*** Data under study Section Begins ***
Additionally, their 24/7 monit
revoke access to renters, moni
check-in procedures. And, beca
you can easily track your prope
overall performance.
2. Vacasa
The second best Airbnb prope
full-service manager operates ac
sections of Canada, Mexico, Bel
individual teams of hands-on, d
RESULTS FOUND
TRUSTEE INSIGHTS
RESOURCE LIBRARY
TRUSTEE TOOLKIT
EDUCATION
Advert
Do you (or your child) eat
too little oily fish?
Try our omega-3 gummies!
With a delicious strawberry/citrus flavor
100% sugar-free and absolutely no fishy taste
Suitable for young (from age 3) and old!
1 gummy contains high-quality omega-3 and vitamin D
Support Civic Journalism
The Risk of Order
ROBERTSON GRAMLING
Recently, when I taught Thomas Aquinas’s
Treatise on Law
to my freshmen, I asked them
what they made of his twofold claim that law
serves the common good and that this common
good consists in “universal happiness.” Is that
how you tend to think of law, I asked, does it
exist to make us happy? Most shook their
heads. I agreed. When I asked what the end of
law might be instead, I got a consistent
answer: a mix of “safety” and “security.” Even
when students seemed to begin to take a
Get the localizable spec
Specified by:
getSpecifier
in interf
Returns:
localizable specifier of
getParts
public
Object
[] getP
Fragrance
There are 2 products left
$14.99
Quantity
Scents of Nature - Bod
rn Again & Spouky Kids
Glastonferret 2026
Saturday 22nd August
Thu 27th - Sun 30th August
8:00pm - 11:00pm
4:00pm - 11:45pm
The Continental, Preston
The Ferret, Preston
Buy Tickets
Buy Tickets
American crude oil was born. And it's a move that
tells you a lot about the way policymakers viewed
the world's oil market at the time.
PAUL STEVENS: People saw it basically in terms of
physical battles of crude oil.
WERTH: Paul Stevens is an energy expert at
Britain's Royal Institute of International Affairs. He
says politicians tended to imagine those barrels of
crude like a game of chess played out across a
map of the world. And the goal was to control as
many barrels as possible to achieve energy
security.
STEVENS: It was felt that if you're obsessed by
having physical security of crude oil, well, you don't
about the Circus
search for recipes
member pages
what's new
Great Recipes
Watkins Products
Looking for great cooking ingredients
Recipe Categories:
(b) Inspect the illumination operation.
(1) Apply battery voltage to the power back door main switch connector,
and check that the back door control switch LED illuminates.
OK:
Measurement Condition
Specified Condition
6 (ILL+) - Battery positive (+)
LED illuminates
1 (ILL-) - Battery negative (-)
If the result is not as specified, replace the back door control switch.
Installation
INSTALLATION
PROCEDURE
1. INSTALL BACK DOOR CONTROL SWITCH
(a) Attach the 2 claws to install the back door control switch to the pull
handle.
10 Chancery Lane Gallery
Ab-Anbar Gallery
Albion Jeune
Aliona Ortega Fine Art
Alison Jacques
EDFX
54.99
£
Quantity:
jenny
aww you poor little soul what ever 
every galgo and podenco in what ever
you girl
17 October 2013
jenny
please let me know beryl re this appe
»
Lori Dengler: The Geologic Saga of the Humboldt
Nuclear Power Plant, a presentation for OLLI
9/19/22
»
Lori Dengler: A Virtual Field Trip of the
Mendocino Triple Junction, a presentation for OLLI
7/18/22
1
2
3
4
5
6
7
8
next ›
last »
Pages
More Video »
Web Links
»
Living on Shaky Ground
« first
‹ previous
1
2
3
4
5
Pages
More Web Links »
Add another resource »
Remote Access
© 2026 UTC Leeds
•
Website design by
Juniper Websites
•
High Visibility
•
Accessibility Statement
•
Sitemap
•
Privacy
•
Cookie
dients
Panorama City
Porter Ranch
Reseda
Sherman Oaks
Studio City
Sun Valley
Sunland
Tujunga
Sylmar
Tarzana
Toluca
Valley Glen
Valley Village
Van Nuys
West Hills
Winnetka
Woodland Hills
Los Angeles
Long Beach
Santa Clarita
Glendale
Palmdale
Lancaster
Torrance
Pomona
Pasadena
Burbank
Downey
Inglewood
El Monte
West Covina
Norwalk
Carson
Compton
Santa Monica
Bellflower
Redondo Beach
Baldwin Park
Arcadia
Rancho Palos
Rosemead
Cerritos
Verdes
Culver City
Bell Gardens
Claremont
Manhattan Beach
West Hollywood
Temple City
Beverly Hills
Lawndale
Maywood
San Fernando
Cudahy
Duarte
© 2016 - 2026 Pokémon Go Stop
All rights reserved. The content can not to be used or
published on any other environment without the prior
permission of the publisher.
*** Data under study Section Ends ***
### [What is being asked]
As the answer, set down only the lines from the data above between the one holding "localizable specifier of" and the one holding "having physical security", inclusive, exactly as they read.

### [Answer box]
localizable specifier of
getParts
public
Object
[] getP
Fragrance
There are 2 products left
$14.99
Quantity
Scents of Nature - Bod
rn Again & Spouky Kids
Glastonferret 2026
Saturday 22nd August
Thu 27th - Sun 30th August
8:00pm - 11:00pm
4:00pm - 11:45pm
The Continental, Preston
The Ferret, Preston
Buy Tickets
Buy Tickets
American crude oil was born. And it's a move that
tells you a lot about the way policymakers viewed
the world's oil market at the time.
PAUL STEVENS: People saw it basically in terms of
physical battles of crude oil.
WERTH: Paul Stevens is an energy expert at
Britain's Royal Institute of International Affairs. He
says politicians tended to imagine those barrels of
crude like a game of chess played out across a
map of the world. And the goal was to control as
many barrels as possible to achieve energy
security.
STEVENS: It was felt that if you're obsessed by
having physical security of crude oil, well, you don't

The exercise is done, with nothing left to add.